The material issue of a house, however, is a matter not so much of imagination and spirit as it is of particular, joinable, weighty substance—it is brick and wood, it is foundation and beam, sash and sill; it is threshold and door and the latch upon the door. In the seventies and the eighties, in this part of the world if not everywhere, there was an ongoing, monstrous binge of building, or tearing back and rebuilding—and carting away of old materials to the (then-titled) dump. Which, in those days, was a lively and even social place. Work crews made a continual effort toward bulldozing the droppings from the trucks into some sort of order, shoving at least a dozen categories of broken and forsaken materials, along with reusable materials, into separate areas. Gulls, in flocks like low, white clouds, screamed and rippled over the heaps of lumber, looking for garbage that was also dumped, and often in no particular area. Motels, redecorating, would bring three hundred mattresses in the morning, three hundred desks in the afternoon. Treasures, of course, were abundantly sought and found. And good wood—useful wood—wood it was a sin to bury, not to use again. The price of lumber had not yet skyrocketed, so even new lumber lay seamed in with the old, the price passed on to the customer. Cut-offs, and lengths. Pine, fir, oak flooring, shingles of red and white cedar, ply, cherry trim, also tarpaper and insulation, screen doors new and old, and stovepipe old and new, and bricks, and, more than once, some power tools left carelessly, I suppose, in a truck bed, under the heaps of trash.

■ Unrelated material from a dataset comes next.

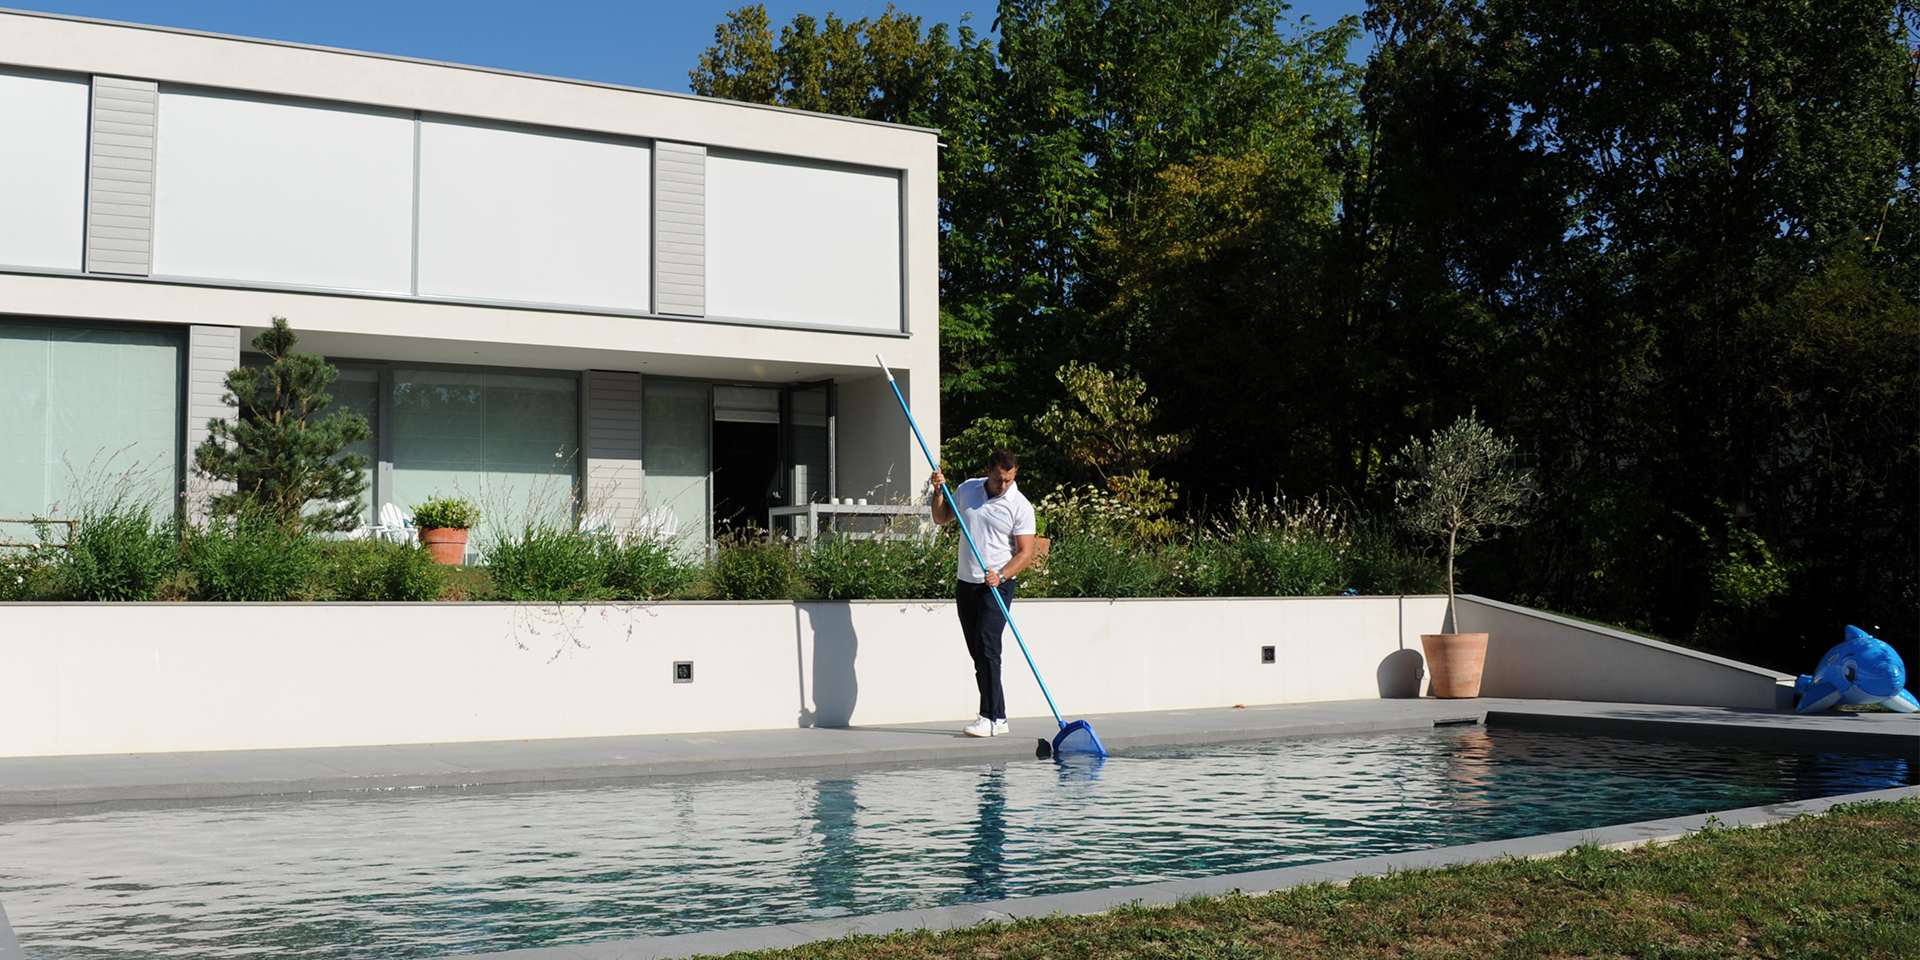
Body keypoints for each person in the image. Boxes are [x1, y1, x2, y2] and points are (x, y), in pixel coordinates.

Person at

This is where I went for my materials, along with others, men and women both, who simply roved, attentively, through all the mess until
they found what they needed, or felt they would, someday, use. Clothes, furniture, old dolls, old highchairs, bikes; once a child's metal bank in the shape of a dog, very old; once a set of copper-bottomed cookware still in its original cartons; once a bag of old Christmas cards swept from the house of a man who had died only a month or so earlier, in almost every one of them a dollar bill.

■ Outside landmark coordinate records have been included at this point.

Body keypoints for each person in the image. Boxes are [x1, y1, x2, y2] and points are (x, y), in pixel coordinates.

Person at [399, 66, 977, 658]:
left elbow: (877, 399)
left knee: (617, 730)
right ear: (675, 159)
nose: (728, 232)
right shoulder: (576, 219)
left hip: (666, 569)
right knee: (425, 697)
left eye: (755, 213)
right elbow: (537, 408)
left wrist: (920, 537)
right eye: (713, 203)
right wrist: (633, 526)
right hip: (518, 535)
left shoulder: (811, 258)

Here I found everything I needed, including nails from half-full boxes spilled into the sand. All I lacked—only because I lacked the patience to wait until it came along—was one of the ridge beams; this I bought at the local lumber company and paid cash for; thus the entire house cost me $3.58.

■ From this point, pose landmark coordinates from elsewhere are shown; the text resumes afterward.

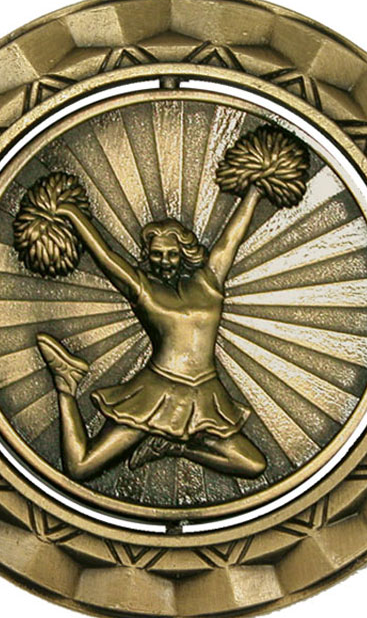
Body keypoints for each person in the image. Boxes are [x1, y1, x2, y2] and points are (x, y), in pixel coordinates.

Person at [36, 187, 267, 481]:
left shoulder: (209, 281)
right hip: (156, 390)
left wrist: (255, 192)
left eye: (172, 254)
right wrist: (72, 213)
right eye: (157, 254)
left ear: (184, 253)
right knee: (81, 467)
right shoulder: (142, 288)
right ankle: (66, 383)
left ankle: (172, 447)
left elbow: (230, 239)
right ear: (148, 256)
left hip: (205, 392)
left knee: (253, 465)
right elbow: (105, 255)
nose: (165, 261)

Oh, the intimidating and beautiful hardwoods! No more could I cut across the cherry or walnut or the oak than across stone! It was pine I looked for, with its tawny pattern of rings, its crisp knots, its willingness to be broken, cut, split, and its fragrance that never reached the air but made the heart gasp with its sweetness. Plywood I had no love of, though I took it when found and used it when I could, knowing it was no real thing, and alien to the weather, and apt to parch and swell, or buckle, or rot. Still, I used it. My little house was a patchwork. It was organic as a garden. It was free of any promise of exact inches, though at last it achieved a fair if not a strict linearity. On its foundation of old railroad ties, its framing of old wood, old ply, its sheets of tarpaper, its rows of pale shingles, it stood up. Stemming together everything with sixpenny nails, eight-penny nails, spikes, screws, I was involved, frustrated, devoted, resolved, nicked and scraped, and delighted. The work went slowly. The roof went on, was shingled with red cedar. I was a poet, but I was away for a while from the loom of thought and formal language; I was playing. I was whimsical, absorbed, happy. Let me always be who I am, and then some.